§ **PROVIDED ENTRIES**
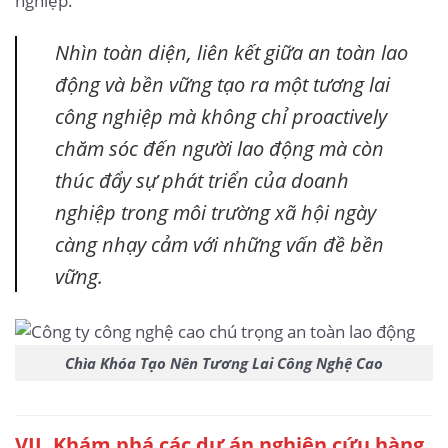
nghiệp.
Nhìn toàn diện, liên kết giữa an toàn lao
động và bền vững tạo ra một tương lai
công nghiệp mà không chỉ proactively
chăm sóc đến người lao động mà còn
thúc đẩy sự phát triển của doanh
nghiệp trong môi trường xã hội ngày
càng nhạy cảm với những vấn đề bền
vững.
Chìa Khóa Tạo Nên Tương Lai Công Nghệ Cao
VII. Khám phá các dự án nghiên cứu hàng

§ **WHAT NEEDS TO BE DONE**
Copy each line of the data that contains the word "động", leaving the other lines out.

§ **YOUR SOLUTION**
động và bền vững tạo ra một tương lai
chăm sóc đến người lao động mà còn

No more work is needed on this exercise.